Smart_stats plugin reporting wrong values

smartctl output:

root@server02:~# smartctl -A /dev/disk/by-id/ata-SDLF1DAM-800G-1HA1_A02A4508 | grep Power_On_Hours
  9 Power_On_Hours          0x0032   096   096   000    Old_age   Always       -       3556 (10 65 0)

Checkmk output:

SDLF1DAM-800G-1HA1_A02A4508 ATA SDLF1DAM-800G-1H 9 Power_On_Hours 0x0032 096 096 000 Old_age Always - 10449655434724

The actual raw hexadecimal value:

1300000DE4

0xDE4 = 3556 hours

I asked on Reddit on r/datahoarder and people have been saying that it’s totally normal for the first few bits to represent something different. smartctl -A takes this into account correctly, but the command that the checkmk plugin use doesn’t, most likely because it takes the raw value directly instead. This is a bug in the plugin for some drive manufacturers.

I think there is no real and easy solution for this problem.
On one of my test machines the Output from “smartctl -A” looks like this 59675h+10m+30.640s for the power on hours.
In your case, you have also some extra output beside the real hours.
I would think this is the reason why they fetch the RAW value for the power on hours with the agent plugin.
Also this text output must not be correct.
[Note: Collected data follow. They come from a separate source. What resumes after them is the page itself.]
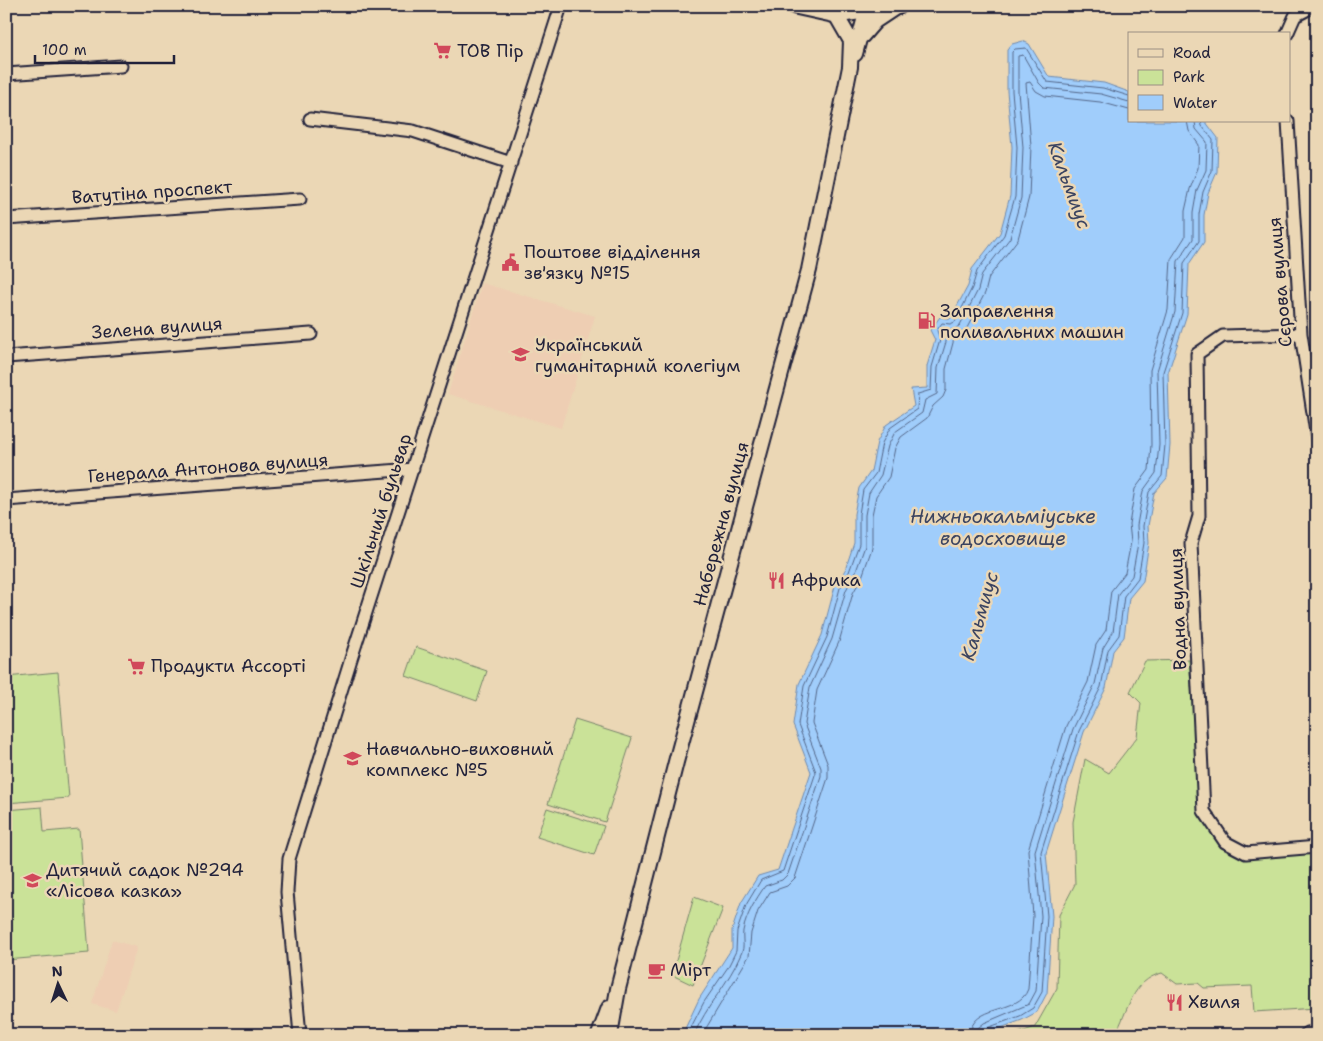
<svg xmlns="http://www.w3.org/2000/svg" width="1323" height="1041" viewBox="0 0 1323 1041" font-family="'Shantell Sans',sans-serif">
<style>
.built{fill:#eeceb3}
.green{fill:#cae298;stroke:#76826a}
.water{fill:#a0cdfb;stroke:#6e89ae}
.lines{fill:none;stroke-linecap:round;stroke-linejoin:round}
.shore{stroke:#546688;stroke-width:1}
.minor-casing{stroke:#22223b;stroke-width:15}
.tertiary-casing{stroke:#22223b;stroke-width:18}
.secondary-casing{stroke:#22223b;stroke-width:19}
.minor{stroke:#ebd7b5;stroke-width:11}
.tertiary{stroke:#ebd7b5;stroke-width:14}
.secondary{stroke:#ebd7b5;stroke-width:15}
.labels{text-anchor:middle;stroke-width:5;stroke-linejoin:round;paint-order:stroke}
.poi-label{font-size:18px;fill:#22223b;stroke:#ebd7b5;text-anchor:start}
.street-label{font-size:18px;fill:#22223b;stroke:#ebd7b5}
.water-label{font-size:19px;font-style:italic;fill:#3b4461;stroke:#ebd7b5}
</style>
<rect width="100%" height="100%" fill="#ebd7b5"/>
<filter id="ink" filterUnits="userSpaceOnUse"><feTurbulence type="fractalNoise" baseFrequency=".02" numOctaves="2"/><feDisplacementMap in="SourceGraphic" scale="10" xChannelSelector="R" yChannelSelector="G"/><feConvolveMatrix kernelMatrix="1 2 1 2 8 2 1 2 1" color-interpolation-filters="sRGB"/></filter>
<g filter="url(#ink)">
<!-- built -->
<path class="built" d="M482,283l113,33 -34,112 -113,-34z
M112,940l25,7 -21,64 -24,-7z"/>
<!-- green -->
<path class="green" d="M416,647l71,24 -10,30 -71,-25z
M1189,660l12,154 43,42 73,-6v158l-63,4 -2,-26 -48,2 -6,-5 -21,1 -15,-11c-30,7 -34,38 -47,62h-102l22,-8 22,-39 2,-73 16,-31 -2,-62 12,-63 24,14 28,-36 4,-34 -11,-11 15,-31z
M58,672l11,126 -63,5v-126z
M575,720l57,18 -27,84 -57,-18z
M42,807l2,25 35,-3 10,124 -83,7v-150z
M547,808l57,18 -10,29 -57,-18z
M694,897l29,11 -30,77 -21,-10z"/>
<!-- water -->
<path class="water" d="M1023,41l6,3 20,33 55,6 25,9v29h76l13,17 -1,34 -9,21 -4,22v27l-15,22 -2,50 -19,59 2,72 -3,33 -13,15 -6,33 1,17 -6,38 -14,17 -5,39 -11,14 -7,37 -22,44 -38,121 6,63 -5,77 -10,19 -15,8 -40,15h-300l17,-36 33,-51v-18l9,-27 17,-27 20,-6 33,-98 -18,-47 6,-41 23,-49 13,-49 10,-16 9,-27v-29l5,-26 12,-17 6,-29 9,-17 28,-19 -3,-17 16,-1v-22l8,-26 -5,-10 10,-13 10,2 18,-33 4,-17 28,-36 10,-37 2,-49 -5,-56v-41l5,-6z"/>
<g class="lines">
<!-- shore -->
<path class="shore" d="M687,1035l17,-33 24,-35 8,-16 1,-20 9,-26 15,-25 22,-9 33,-99 -18,-47 6,-39 23,-49 13,-49 9,-16 10,-28v-30l4,-24 13,-17 6,-30 8,-15 27,-19 1,-15 13,-4 1,-23 8,-27 -3,-10 5,-7 8,1 5,-2 17,-34 5,-17 27,-36 11,-38 2,-50 -5,-56v-39l3,-3 11,-1 21,34 56,6 26,8
M694,1035c12,-29 35,-52 47,-81 4,-7 1,-15 2,-23 3,-16 13,-32 22,-45l17,-6 6,-6 33,-98v-8l-17,-44 6,-37 22,-48 14,-49 9,-16 10,-28v-31l4,-22 12,-18 7,-29 7,-14 27,-19 3,-13 12,-6 1,-26 8,-26 -2,-10 11,-3 5,-4 18,-35 4,-16 28,-36 11,-40 2,-51 -5,-56v-35l5,-1 16,28 5,5 57,6 28,8
M702,1035l47,-79 2,-23 7,-22 12,-19 17,-6 8,-8 33,-100v-13l-16,-42 5,-33 22,-48 14,-49 9,-16 10,-29v-33l4,-19 13,-19 6,-29 6,-11 26,-19 6,-12 10,-9 3,-7v-21l8,-30 13,-11 18,-35 4,-16 29,-38 11,-42 2,-51 -5,-63 4,-1 6,9 9,5 55,6 29,8
M970,1035c1,-32 49,-20 58,-46l5,-73 -5,-66 38,-124 22,-44 8,-37 10,-15 5,-39 14,-18 6,-31 -2,-18 6,-35 14,-19 2,-25 -1,-75 18,-60 3,-51 14,-22v-26l5,-22 8,-21 1,-23 -10,-14 -2,-10
M977,1035l1,-7 6,-5 45,-19 7,-13 5,-75 -6,-65 38,-122 22,-45 8,-36 10,-16 5,-38 14,-18 6,-33 -1,-18 6,-34 13,-18 3,-28 -2,-74 18,-59 3,-51 15,-22v-26l4,-23 9,-20 1,-28 -11,-13 -1,-8
M983,1035l4,-7 33,-12 13,-8 9,-16 5,-76 -6,-64 38,-121 22,-44 7,-37 11,-15 5,-39 14,-18 6,-35 -1,-17 6,-34 13,-16 3,-31 -2,-73 19,-59 2,-50 15,-22v-27l4,-22 9,-21 1,-31 -11,-14 -1,-5"/>
<defs>
<path id="minor" d="M1287,34l8,-18 19,-10
M6,74l115,-8
M310,119l103,12 98,32
M1288,121l13,213 16,105
M6,219l294,-20
M1301,334l-78,2 -26,18 2,162 -8,27 13,268 21,31 21,11 71,-6
M6,357l305,-23
M6,500l407,-31
M300,1035l-13,-143 2,-33 62,-200 210,-653"/>
<path id="tertiary" d="M862,36l13,-15 21,-14
M855,54l13,-48
M599,1035l10,-27
M610,1035l8,-46 58,-227 133,-492 41,-203 1,-26 -15,-26"/>
<path id="secondary" d="M795,6l41,9 63,-9
M1308,1035l9,-1"/>
</defs>
<!-- minor casing -->
<use href="#minor" class="minor-casing"/>
<!-- tertiary casing -->
<use href="#tertiary" class="tertiary-casing"/>
<!-- secondary casing -->
<use href="#secondary" class="secondary-casing"/>
<!-- minor -->
<use href="#minor" class="minor"/>
<!-- tertiary -->
<use href="#tertiary" class="tertiary"/>
<!-- secondary -->
<use href="#secondary" class="secondary"/>
</g>
</g>
<!-- icons -->
<defs>
<symbol id="supermarket-bare" viewBox="-9 -9 18 18"><path d="M-6-5.5h2.5l.6 2H6L4.5 2H-2.5L-4.4-4H-6ZM-1.5 3.2a1.3 1.3 0 1 0 .1 0ZM3 3.2a1.3 1.3 0 1 0 .1 0Z" fill="#d1495b" stroke="#ebd7b5" stroke-width="2.5" paint-order="stroke"/></symbol>
<symbol id="civic-bare" viewBox="-9 -9 18 18"><path d="M-.6-6.5H3V-4.5H.6V-3L4-1V1h2V6H-6V1h2V-1L-.6-3ZM-1.2 2.5V6h2.4V2.5Z" fill="#d1495b" stroke="#ebd7b5" stroke-width="2.5" paint-order="stroke"/></symbol>
<symbol id="fuel-bare" viewBox="-9 -9 18 18"><path d="M-5.5-6h7V0h2V4h1.3V-2.5L3-4.5l.8-.8L6-3V5H2.5V1h-1V6h-7ZM-4.2-4.7v3.2H.2V-4.7Z" fill="#d1495b" stroke="#ebd7b5" stroke-width="2.5" paint-order="stroke"/></symbol>
<symbol id="school-bare" viewBox="-9 -9 18 18"><path d="M0-5L7-2L0 1L-7-2ZM-4 1L0 2.5L4 1V4Q0 6-4 4Z" fill="#d1495b" stroke="#ebd7b5" stroke-width="2.5" paint-order="stroke"/></symbol>
<symbol id="restaurant-bare" viewBox="-9 -9 18 18"><path d="M-5-6h1v4h1v-4h1v4h1v-4h1v5L-1.5 .5V6h-2V.5L-5-1ZM5-6V6H3V1.5H1.5Q1.5-4 5-6Z" fill="#d1495b" stroke="#ebd7b5" stroke-width="2.5" paint-order="stroke"/></symbol>
<symbol id="cafe-bare" viewBox="-9 -9 18 18"><path d="M-5.5-4.5H6V0H3Q3 3.5 0 3.5H-2.5Q-5.5 3.5-5.5 0ZM3-3.2v2h1.7v-2ZM-6 4.5H4V6H-6Z" fill="#d1495b" stroke="#ebd7b5" stroke-width="2.5" paint-order="stroke"/></symbol>
</defs>
<g fill-rule="evenodd">
<use href="#supermarket-bare" x="430" y="38" width="25" height="25"/>
<use href="#civic-bare" x="498" y="250" width="25" height="25"/>
<use href="#fuel-bare" x="914" y="308" width="25" height="25"/>
<use href="#school-bare" x="508" y="342" width="25" height="25"/>
<use href="#restaurant-bare" x="764" y="568" width="25" height="25"/>
<use href="#supermarket-bare" x="124" y="654" width="25" height="25"/>
<use href="#school-bare" x="340" y="746" width="25" height="25"/>
<use href="#school-bare" x="20" y="868" width="25" height="25"/>
<use href="#cafe-bare" x="644" y="958" width="25" height="25"/>
<use href="#restaurant-bare" x="1162" y="990" width="25" height="25"/>
</g>
<g class="labels">
<!-- poi labels -->
<g class="poi-label">
<text x="457" y="57">ТОВ Пір</text>
<text x="524" y="258">Поштове відділення<tspan x="524" dy="21">зв'язку №15</tspan></text>
<text x="940" y="317">Заправлення<tspan x="940" dy="21">поливальних машин</tspan></text>
<text x="535" y="351">Український<tspan x="535" dy="21">гуманітарний колегіум</tspan></text>
<text x="791" y="586">Африка</text>
<text x="151" y="672">Продукти Ассорті</text>
<text x="366" y="755">Навчально-виховний<tspan x="366" dy="21">комплекс №5</tspan></text>
<text x="46" y="876">Дитячий садок №294<tspan x="46" dy="21">«Лісова казка»</tspan></text>
<text x="670" y="976">Мірт</text>
<text x="1188" y="1008">Хвиля</text>
</g>
<!-- street labels -->
<g class="street-label">
<text transform="translate(152 192) rotate(-4)" y="6">Ватутіна проспект</text>
<text transform="translate(1280 282) rotate(-95)" y="6">Сєрова вулиця</text>
<text transform="translate(157 328) rotate(-4)" y="6">Зелена вулиця</text>
<text transform="translate(208 468) rotate(-4)" y="6">Генерала Антонова вулиця</text>
<text transform="translate(381 511) rotate(-72)" y="6">Шкільний бульвар</text>
<text transform="translate(721 524) rotate(-75)" y="6">Набережна вулиця</text>
<text transform="translate(1178 609) rotate(-92)" y="6">Водна вулиця</text>
</g>
<!-- water labels -->
<g class="water-label">
<text transform="translate(1070 185) rotate(70)" y="7">Кальмиус</text>
<text x="1003" y="523">Нижньокальміуське<tspan x="1003" dy="22">водосховище</tspan></text>
<text transform="translate(979 616) rotate(-74)" y="7">Кальмиус</text>
</g>
</g>
<!-- margin -->
<rect width="1323" height="1041" fill="none" stroke="#ebd7b5" stroke-width="25"/>
<rect x="12" y="12" width="1298" height="1016" fill="none" stroke="#22223b" stroke-width="2" filter="url(#ink)"/>
<!-- legend -->
<rect x="1128" y="32" width="162" height="90" fill="#ebd7b5" stroke="#9b8f84"/>
<rect x="1138" y="49" width="25" height="8" fill="#ebd7b5" stroke="#9b8f84"/>
<text x="1173" y="58" font-size="15" fill="#22223b">Road</text>
<rect x="1138" y="70" width="25" height="15" fill="#cae298" stroke="#9b8f84"/>
<text x="1173" y="82" font-size="15" fill="#22223b">Park</text>
<rect x="1138" y="95" width="25" height="15" fill="#a0cdfb" stroke="#9b8f84"/>
<text x="1173" y="108" font-size="15" fill="#22223b">Water</text>
<!-- north arrow -->
<g transform="translate(58 984) rotate(356)" stroke="#ebd7b5" stroke-width="4" paint-order="stroke">
<path d="M0-4L9 19L0 12L-9 19Z" fill="#22223b"/>
<text y="-8" font-size="14" font-weight="bold" text-anchor="middle" fill="#22223b">N</text>
</g>
<!-- scale -->
<path d="M35 55v8h139v-8" fill="none" stroke="#22223b" stroke-width="2.5"/>
<text x="42" y="55" font-size="15" fill="#22223b" stroke="#ebd7b5" stroke-width="4" paint-order="stroke">100 m</text>
</svg>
It looks like there are Intel SSDs there outside who output something like this. 931146h+18m+05.460s over 100 years :smiley:
The power on hours are not relevant on my systems only the error or wear counter.
https://utcc.utoronto.ca/~cks/space/blog/tech/SMARTWeirdPowerOnHours
In the end don’t trust smart values too much.

Haven’t had much time to put into this but the easy workaround is to edit the smart agent plugin. There are already exceptions in the agent plugin for specific vendors with different parameters for smartctl. Adding an exception for my drives and doing a pull request would be the best outcome overall, but I suspect there are too many specific cases for Checkmk to start merging pull requests like this.

The ideal would be to add an option in WATO to either use the output of smartctl -a as-is or the raw values. There would be a default option and if it doesn’t work with your drives, you can try the other one. I haven’t (yet) learned how to code to add WATO settings, so the quick fix for me now is just to remove the option to use raw values in the plugin for this specific server I’m deploying the plugin on:

sed -i -e 's/-v 9,raw48 //g' /usr/lib/check_mk_agent/plugins/smart

Since the plugin deployment is all scripted on my side, this should work for the foreseable future.